Return the lines from the start of the records up to and including the line with "Cody Firearms member since 1991", copied exactly.

Collected data entries
[Start of section]

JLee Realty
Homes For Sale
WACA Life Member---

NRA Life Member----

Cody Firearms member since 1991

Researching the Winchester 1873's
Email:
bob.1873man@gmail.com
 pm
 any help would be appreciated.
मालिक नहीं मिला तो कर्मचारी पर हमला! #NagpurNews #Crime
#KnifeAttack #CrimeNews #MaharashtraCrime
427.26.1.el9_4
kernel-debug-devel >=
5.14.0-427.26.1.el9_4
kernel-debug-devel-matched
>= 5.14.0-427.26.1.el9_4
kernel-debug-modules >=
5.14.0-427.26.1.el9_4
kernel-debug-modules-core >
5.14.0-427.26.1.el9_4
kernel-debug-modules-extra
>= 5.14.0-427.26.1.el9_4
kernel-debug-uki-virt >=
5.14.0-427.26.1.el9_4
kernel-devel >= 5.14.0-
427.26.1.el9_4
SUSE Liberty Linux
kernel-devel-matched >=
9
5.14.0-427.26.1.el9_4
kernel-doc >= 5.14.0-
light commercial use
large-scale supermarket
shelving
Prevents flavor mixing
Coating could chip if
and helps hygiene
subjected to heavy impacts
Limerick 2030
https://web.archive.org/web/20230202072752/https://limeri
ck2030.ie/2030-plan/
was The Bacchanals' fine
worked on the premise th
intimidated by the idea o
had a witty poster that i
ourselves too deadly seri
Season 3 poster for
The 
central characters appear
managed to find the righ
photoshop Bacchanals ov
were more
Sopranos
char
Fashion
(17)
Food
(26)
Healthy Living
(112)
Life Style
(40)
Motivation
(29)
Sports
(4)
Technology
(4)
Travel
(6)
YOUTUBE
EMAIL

[End of section]

_ANSWER SPACE_:
JLee Realty
Homes For Sale
WACA Life Member---

NRA Life Member----

Cody Firearms member since 1991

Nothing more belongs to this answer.